Search the data for the word "raspi" and copy every line where it occurs.

[Opening Provided records section]

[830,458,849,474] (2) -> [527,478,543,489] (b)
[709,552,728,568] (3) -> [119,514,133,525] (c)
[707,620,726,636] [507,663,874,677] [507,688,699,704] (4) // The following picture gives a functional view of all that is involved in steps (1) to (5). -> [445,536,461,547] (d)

[Closing Provided records section]
[Opening Provided records section]

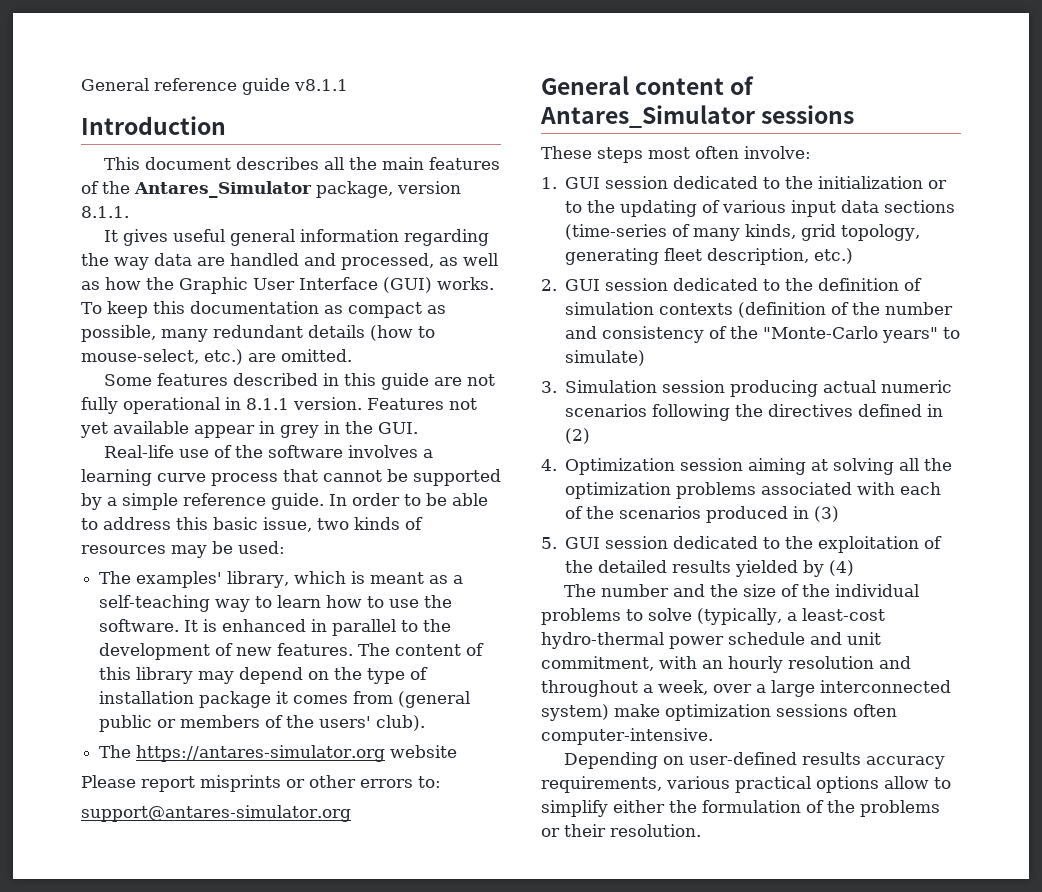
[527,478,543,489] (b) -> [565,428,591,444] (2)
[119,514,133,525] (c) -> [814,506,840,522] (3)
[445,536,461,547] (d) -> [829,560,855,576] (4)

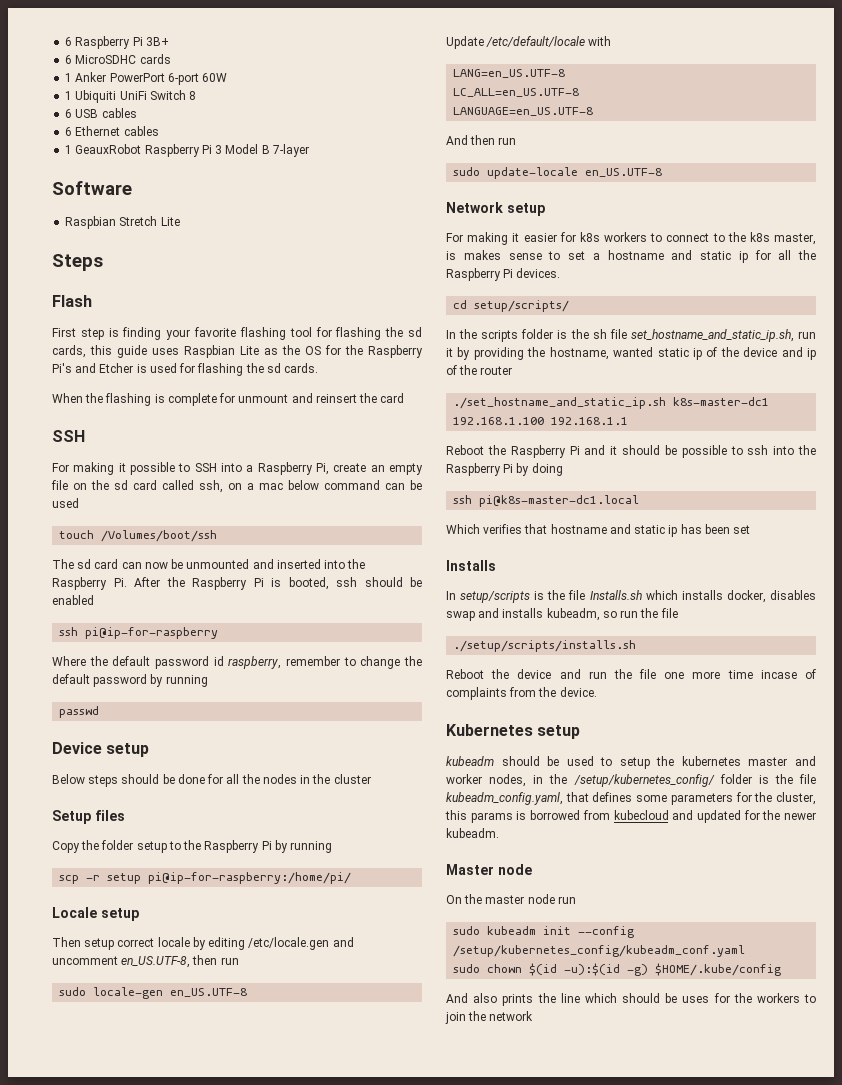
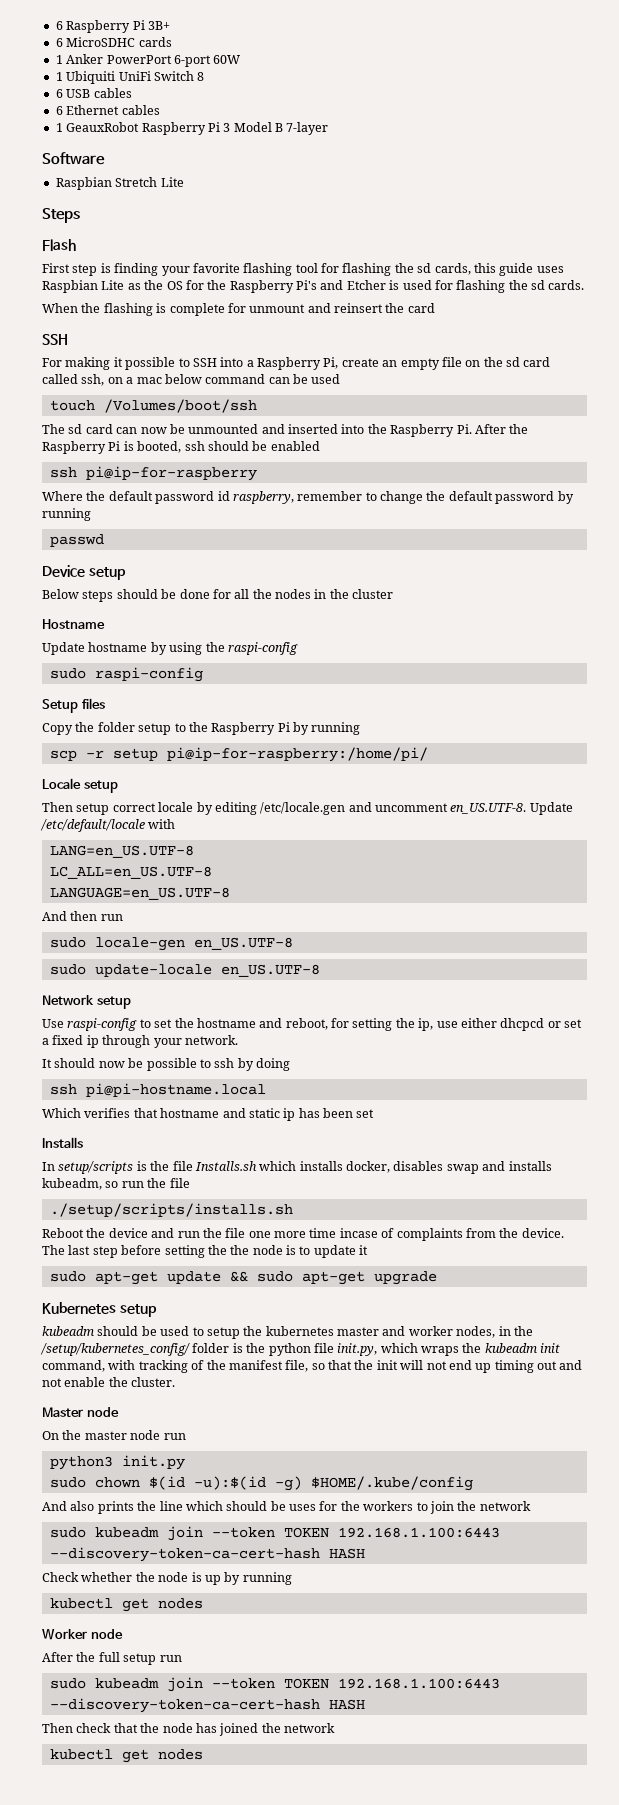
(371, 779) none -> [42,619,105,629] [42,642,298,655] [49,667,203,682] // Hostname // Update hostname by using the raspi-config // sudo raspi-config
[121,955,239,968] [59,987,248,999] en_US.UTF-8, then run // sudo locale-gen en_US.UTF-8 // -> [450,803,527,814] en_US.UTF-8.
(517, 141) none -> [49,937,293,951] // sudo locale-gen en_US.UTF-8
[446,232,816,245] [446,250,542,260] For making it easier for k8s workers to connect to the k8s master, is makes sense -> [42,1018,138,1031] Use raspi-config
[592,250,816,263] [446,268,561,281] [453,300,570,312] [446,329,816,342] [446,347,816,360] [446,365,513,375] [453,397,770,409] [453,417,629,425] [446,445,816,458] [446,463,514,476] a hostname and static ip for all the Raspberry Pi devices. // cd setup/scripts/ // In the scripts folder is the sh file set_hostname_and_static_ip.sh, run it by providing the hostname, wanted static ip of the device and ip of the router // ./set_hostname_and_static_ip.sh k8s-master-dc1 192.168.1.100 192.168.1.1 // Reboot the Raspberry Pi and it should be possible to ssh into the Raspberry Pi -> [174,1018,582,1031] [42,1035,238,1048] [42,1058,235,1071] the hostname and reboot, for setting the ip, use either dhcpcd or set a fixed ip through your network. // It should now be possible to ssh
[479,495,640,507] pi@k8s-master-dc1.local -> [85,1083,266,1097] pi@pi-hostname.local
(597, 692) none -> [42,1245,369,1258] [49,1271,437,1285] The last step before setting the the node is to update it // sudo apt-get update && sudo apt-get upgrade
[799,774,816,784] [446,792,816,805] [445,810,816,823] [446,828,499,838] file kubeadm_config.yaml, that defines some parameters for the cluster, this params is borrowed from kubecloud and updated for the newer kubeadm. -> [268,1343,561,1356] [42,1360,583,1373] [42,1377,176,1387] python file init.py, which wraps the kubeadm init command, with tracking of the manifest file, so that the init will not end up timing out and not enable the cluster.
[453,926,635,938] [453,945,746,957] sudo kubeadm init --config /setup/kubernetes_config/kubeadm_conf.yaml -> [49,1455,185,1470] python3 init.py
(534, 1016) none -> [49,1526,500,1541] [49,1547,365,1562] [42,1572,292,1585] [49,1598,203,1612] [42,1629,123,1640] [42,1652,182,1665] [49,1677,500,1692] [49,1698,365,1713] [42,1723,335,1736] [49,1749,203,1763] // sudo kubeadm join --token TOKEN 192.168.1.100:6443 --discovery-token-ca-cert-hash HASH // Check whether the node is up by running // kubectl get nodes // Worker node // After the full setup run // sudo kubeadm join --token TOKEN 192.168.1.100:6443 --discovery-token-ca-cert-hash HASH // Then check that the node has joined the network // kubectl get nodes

[Closing Provided records section]

■ **Problem solution**
(371, 779) none -> [42,619,105,629] [42,642,298,655] [49,667,203,682] // Hostname // Update hostname by using the raspi-config // sudo raspi-config
[446,232,816,245] [446,250,542,260] For making it easier for k8s workers to connect to the k8s master, is makes sense -> [42,1018,138,1031] Use raspi-config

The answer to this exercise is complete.